The letter goes on to lament the current AI arms race, which has been catalysed by Microsoft-backed OpenAI and features the best efforts of Google and others to one-up each other. The letter reckons this frantic development is being conducted with insufficient planning and management, which risks unleashing “ever more powerful digital minds that no one – not even their creators – can understand, predict, or reliably control.”

A bunch of fundamental questions about the safety, desirability, and ethics of rendering human beings obsolete are then asked, which come over as simultaneously naïve and essential. The point is that there are no simple answers to these questions and no consensus about how to even go about trying to find them. The signatories fear that AI development is sprinting ahead of the ethical discussion, hence the call for a pause.

“Therefore, we call on all AI labs to immediately pause for at least 6 months the training of AI systems more powerful than GPT-4,” says the letter. “This pause should be public and verifiable, and include all key actors. If such a pause cannot be enacted quickly, governments should step in and institute a moratorium.”

There’s just so much to unpack in this letter and the issues it addresses. We hear endless talk in the letter and elsewhere about how we should ensure AI is only developed for the good of humanity, but who has the authority to determine that and what should be done if it’s not? The signatories seems to think ‘governments’ are the answer, but they surely can’t believe that.

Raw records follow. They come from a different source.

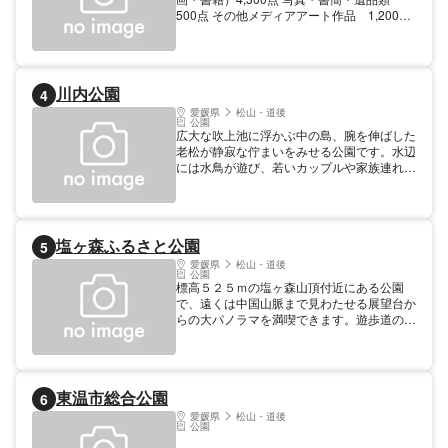
500点 その他メディアアート作品 1,200点
大正・昭和初期資料 5,200点 【料金】 大
人: 500円 小学生以下無料 【規模】入館者数
（年間）：7,000人
川内公園
4
愛媛県
松山・道後
公園
広大な吹上池に浮かぶ中の島、腕を伸ばした
老松が静寂な佇まいをみせる公園です。水辺
には水鳥が遊び、若いカップルや家族連れの
憩いの場となっています。
塩ヶ森ふるさと公園
5
愛媛県
松山・道後
公園
標高５２５ｍの塩ヶ森山頂付近にある公園
で、遠くは中国山脈まで見わたせる展望台か
らの大パノラマを満喫できます。遊歩道の散
策では、春の桜・シャクナゲ、夏のアジサ
イ、秋の紅葉が、訪れる人々を楽しませてく
れます。園内にはキャンプ場や木製遊具など
が整備されているので、家族でのキャンプや
東温市総合公園
6
ピクニックにおすすめです。 【料金】 無料
【規模】標高：525m
愛媛県
松山・道後
公園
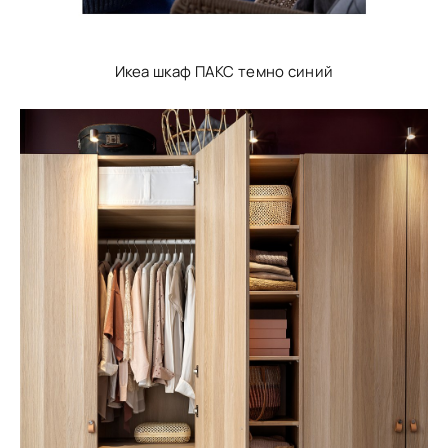
Икеа шкаф ПАКС темно синий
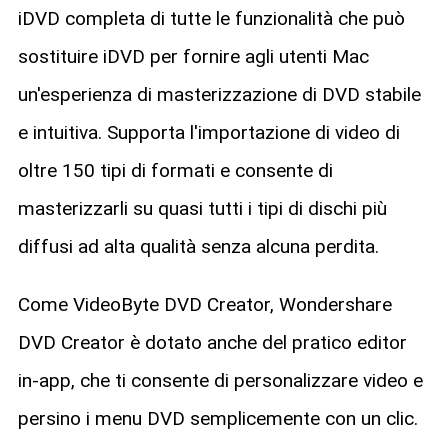
iDVD completa di tutte le funzionalità che può
sostituire iDVD per fornire agli utenti Mac
un'esperienza di masterizzazione di DVD stabile
e intuitiva. Supporta l'importazione di video di
oltre 150 tipi di formati e consente di
masterizzarli su quasi tutti i tipi di dischi più
diffusi ad alta qualità senza alcuna perdita.
Come VideoByte DVD Creator, Wondershare
DVD Creator è dotato anche del pratico editor
in-app, che ti consente di personalizzare video e
persino i menu DVD semplicemente con un clic.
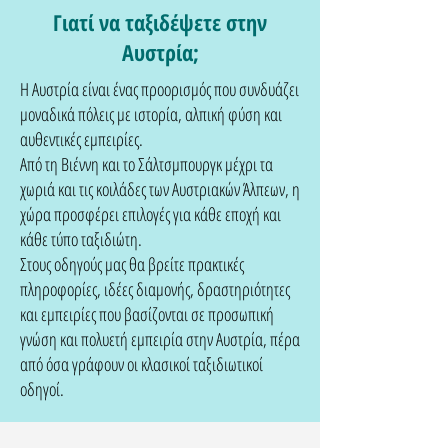
Γιατί να ταξιδέψετε στην
Αυστρία;
Η Αυστρία είναι ένας προορισμός που συνδυάζει
μοναδικά πόλεις με ιστορία, αλπική φύση και
αυθεντικές εμπειρίες.
Από τη Βιέννη και το Σάλτσμπουργκ μέχρι τα
χωριά και τις κοιλάδες των Αυστριακών Άλπεων, η
χώρα προσφέρει επιλογές για κάθε εποχή και
κάθε τύπο ταξιδιώτη.
Στους οδηγούς μας θα βρείτε πρακτικές
πληροφορίες, ιδέες διαμονής, δραστηριότητες
και εμπειρίες που βασίζονται σε προσωπική
γνώση και πολυετή εμπειρία στην Αυστρία, πέρα
από όσα γράφουν οι κλασικοί ταξιδιωτικοί
οδηγοί.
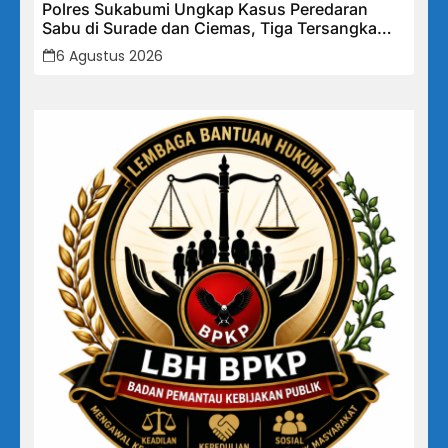
Polres Sukabumi Ungkap Kasus Peredaran
Sabu di Surade dan Ciemas, Tiga Tersangka
Diamankan
6 Agustus 2026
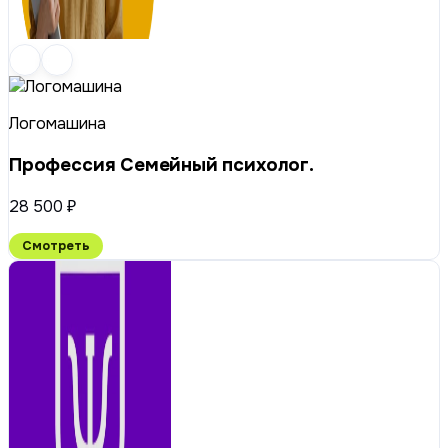
Логомашина
Профессия Семейный психолог.
28 500 ₽
Смотреть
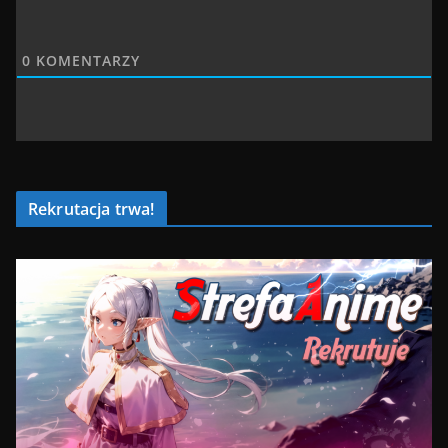
0
KOMENTARZY
Rekrutacja trwa!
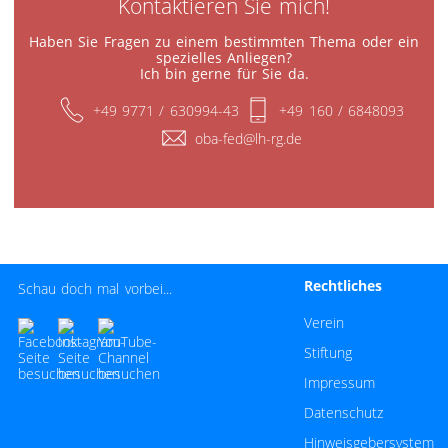
Kontaktieren Sie mich!
Haben Sie Fragen zu einem bestimmten Thema oder ein
spezielles Anliegen?
Ich bin gerne für Sie da.
+49 9771 / 630994-43
+49 160 / 6848093
oba-fed@lh-rg.de
Rechtliches
Schau doch mal vorbei...
Navigation überspri
Verein
Stiftung
Impressum
Datenschutz
Hinweisgebersystem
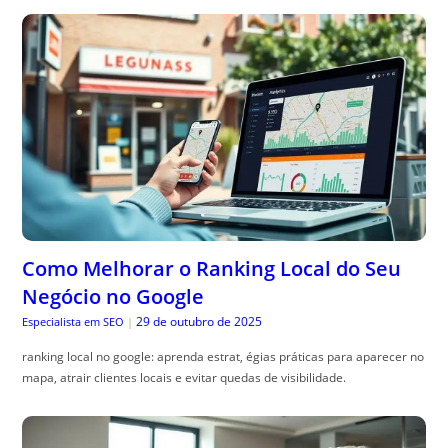
Como Melhorar o Ranking Local do Seu
Negócio no Google
29 de outubro de 2025
Especialista em SEO
|
ranking local no google: aprenda estrat, égias práticas para aparecer no
mapa, atrair clientes locais e evitar quedas de visibilidade.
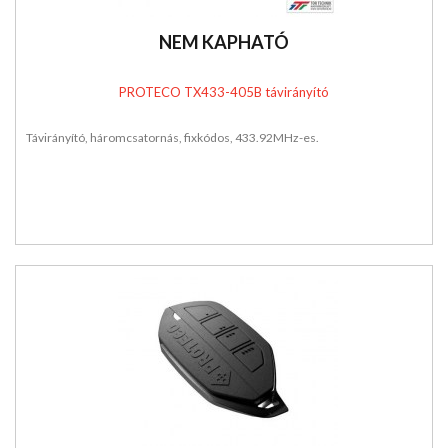
NEM KAPHATÓ
PROTECO TX433-405B távirányító
Távirányító, háromcsatornás, fixkódos, 433.92MHz-es.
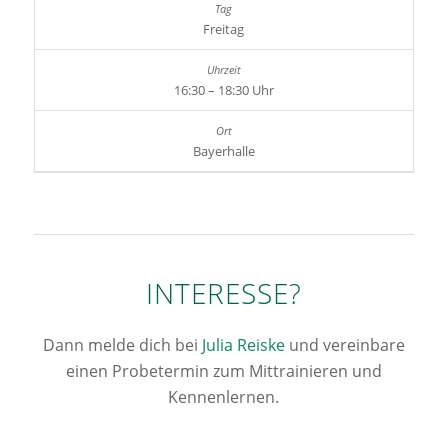
Freitag
16:30 – 18:30 Uhr
Bayerhalle
INTERESSE?
Dann melde dich bei
Julia Reiske
und vereinbare
einen Probetermin zum Mittrainieren und
Kennenlernen.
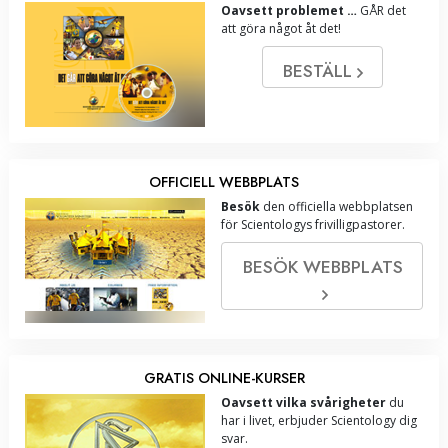
Oavsett problemet …
GÅR det
att göra något åt det!
BESTÄLL
OFFICIELL WEBBPLATS
Besök
den officiella webbplatsen
för Scientologys frivilligpastorer.
BESÖK WEBBPLATS
GRATIS ONLINE-KURSER
Oavsett vilka svårigheter
du
har i livet, erbjuder Scientology dig
svar.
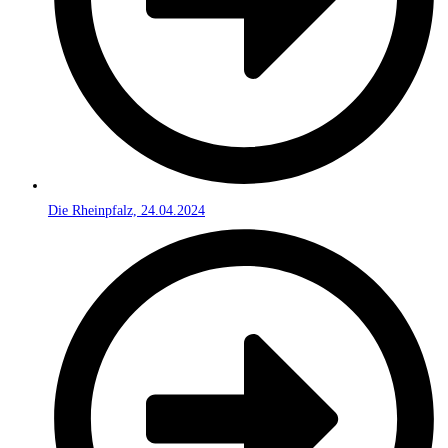
Die Rheinpfalz, 24.04.2024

Even if they do, there’s no sign of consensus between governments. The EU, inevitably, wants loads of control over AI but the UK recently decided a more laissez faire approach is warranted, in order to “turbocharge growth”. Meanwhile, such a pivotal technology is always going to be the focus of competitive tension between superpowers US and China, with any pause by one almost certain to be exploited by the other.

The UK attitude of apparently embracing the upsides of AI while downplaying the downsides is the sort of thing this letter is concerned about. It coincides with the publication of some research from banking giant Goldman Sachs which, while largely bullish on the economic benefits of AI, also features the following paragraph in its executive summary.

If generative AI delivers on its promised capabilities, the labor market could face significant disruption. Using data on occupational tasks in both the US and Europe, we find that roughly two-thirds of current jobs are exposed to some degree of AI automation, and that generative AI could substitute up to one-fourth of current work. Extrapolating our estimates globally suggests that generative AI could expose the equivalent of 300mn full-time jobs to automation.

Surely that alone merits broader discussion, let alone the Terminator/Matrix implications of creating machines that are much cleverer than humans. Inevitably the letter has polarised opinions, as you can see from the selection of tweets below. We agree that you can’t put the technological genie back in the bottle but we do seem to be running out of time to establish global guardrails around the direction of AI development.